Sur les autres demandes
Aux termes de l’article 696 du code de procédure civile, la partie perdante est condamnée aux dépens, à moins que le juge, par décision motivée, n’en mette la totalité ou une fraction à la charge d’une autre partie. En l’espèce, la société INVESTITEL et la société LEASECOM, qui succombent, seront condamnées in solidum aux entiers dépens, en ce compris le coût de la médiation à hauteur de 250 euros.
En application de l’article 700 du code de procédure civile, dans toutes les instances le juge condamne la partie tenue aux dépens ou la partie perdante à payer à l’autre partie la somme qu’il détermine au titre des frais exposés et non compris dans les dépens. Le juge tient compte de l’équité ou de la situation économique de la partie condamnée. Il peut, même d’office, pour des raisons tirées des mêmes considérations, dire qu’il n’y a lieu à condamnation. En l’espèce, la société INVESTITEL et la société LEASECOM, qui supportent les dépens, seront condamnés in solidum au paiement de 2000 euros au profit de Madame [R] [A] sur le fondement de l’article 700 du code de procédure civile. Il n’y a pas lieu d’allouer une quelconque somme à la société LEASECOM au titre des frais irrépétibles.
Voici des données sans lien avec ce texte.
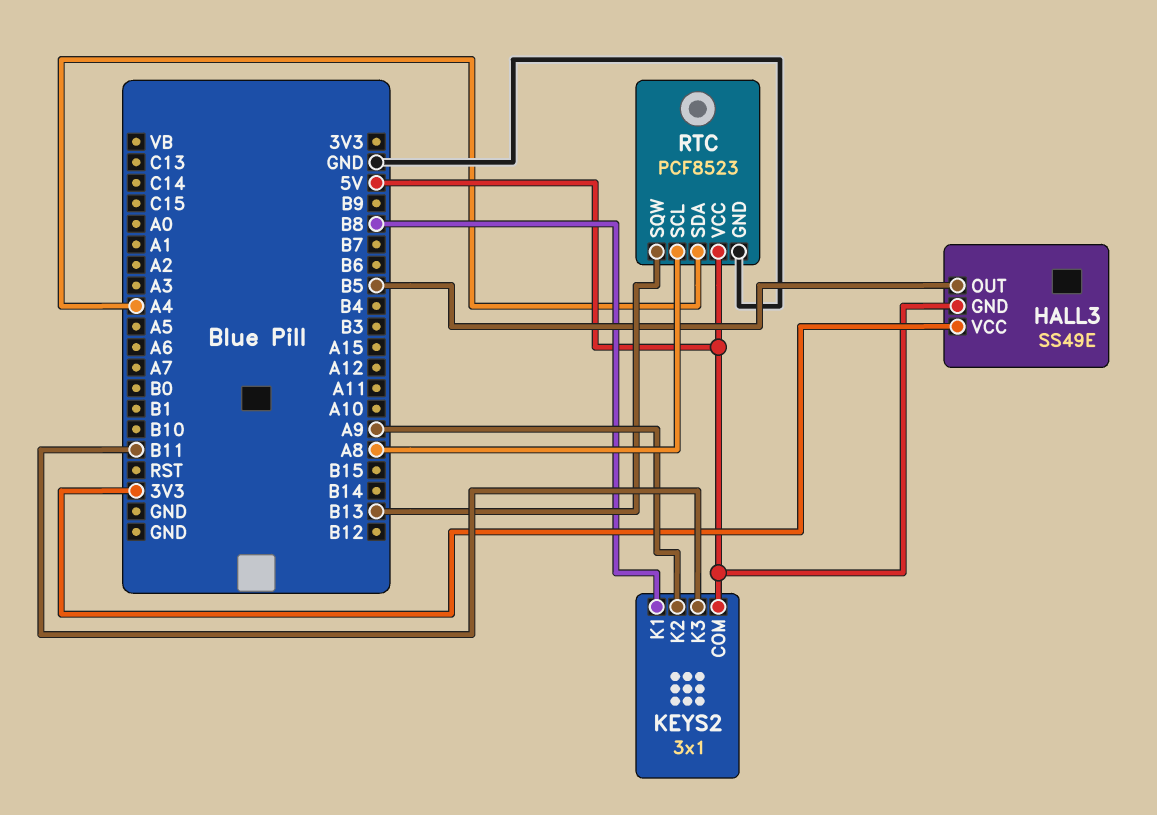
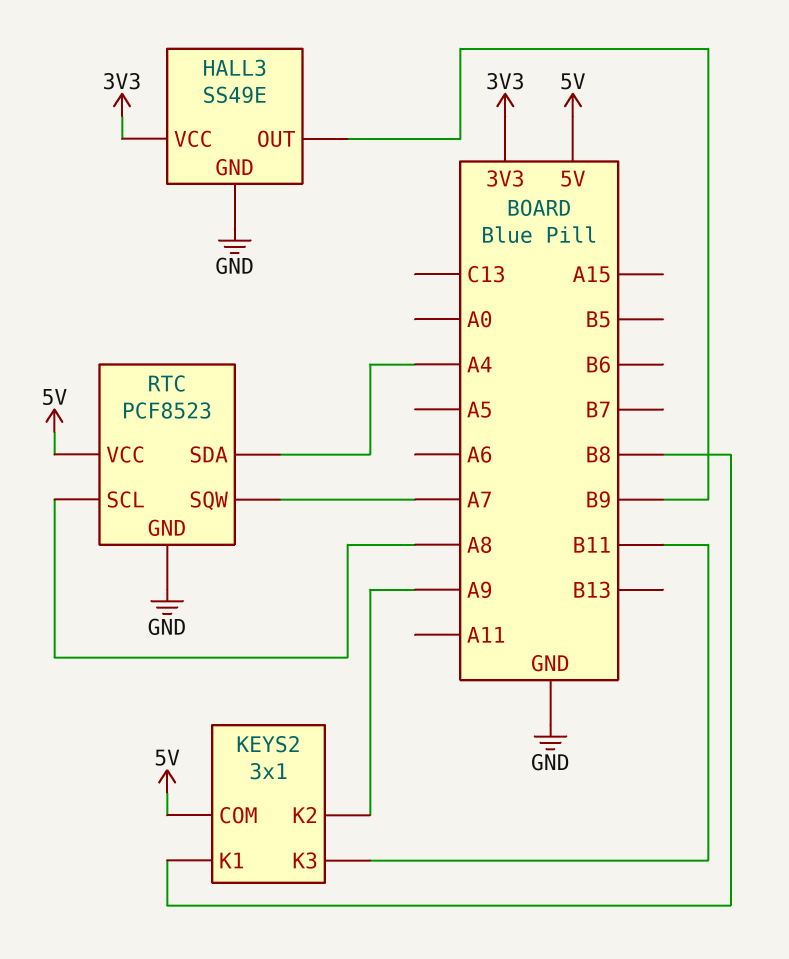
HALL3 pin GND: 5V -> GND
HALL3 pin OUT: B5 -> B9
RTC pin SQW: B13 -> A7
Aux termes de l’article 514 du code de procédure civile, il sera rappelé que l’exécution provisoire est de droit.
PAR CES MOTIFS
Le tribunal, statuant publiquement, en premier ressort par jugement réputé contradictoire, mis à disposition au greffe,
PRONONCE la nullité du contrat de location longue durée n°2022093514LEA d’un défibrillateur conclu le 4 août 2022 entre la société INVESTITEL et Madame [R] [A],
DIT que le contrat de vente portant sur le même défibrillateur conclu entre la société INVESTITEL et la société LEASECOM est caduc,
CONDAMNE en conséquence la société LEASECOM à restituer à Madame [R] [A] la somme de 3096 euros, avec intérêts au taux légal à compter du 16 avril 2024,
ORDONNE la capitalisation des intérêts à compter du 24 juillet 2025,
CONDAMNE la société INVESTITEL à payer à la société LEASECOM la somme de 9056,60 euros, avec intérêts au taux légal à compter du 25 février 2025,
ORDONNE la capitalisation des intérêts à compter du 25 février 2025,
CONDAMNE in solidum la société INVESTITEL et la société LEASECOM à payer à Madame [R] [A] la somme de 2000 euros en application de l’article 700 du code de procédure civile,
DÉBOUTE la société LEASECOM de sa demande fondée sur l’article 700 du code de procédure civile,
CONDAMNE in solidum la société INVESTITEL et la société LEASECOM à supporter les dépens, en ce compris le coût de la médiation de 250 euros,
RAPPELLE que l’exécution provisoire est de droit.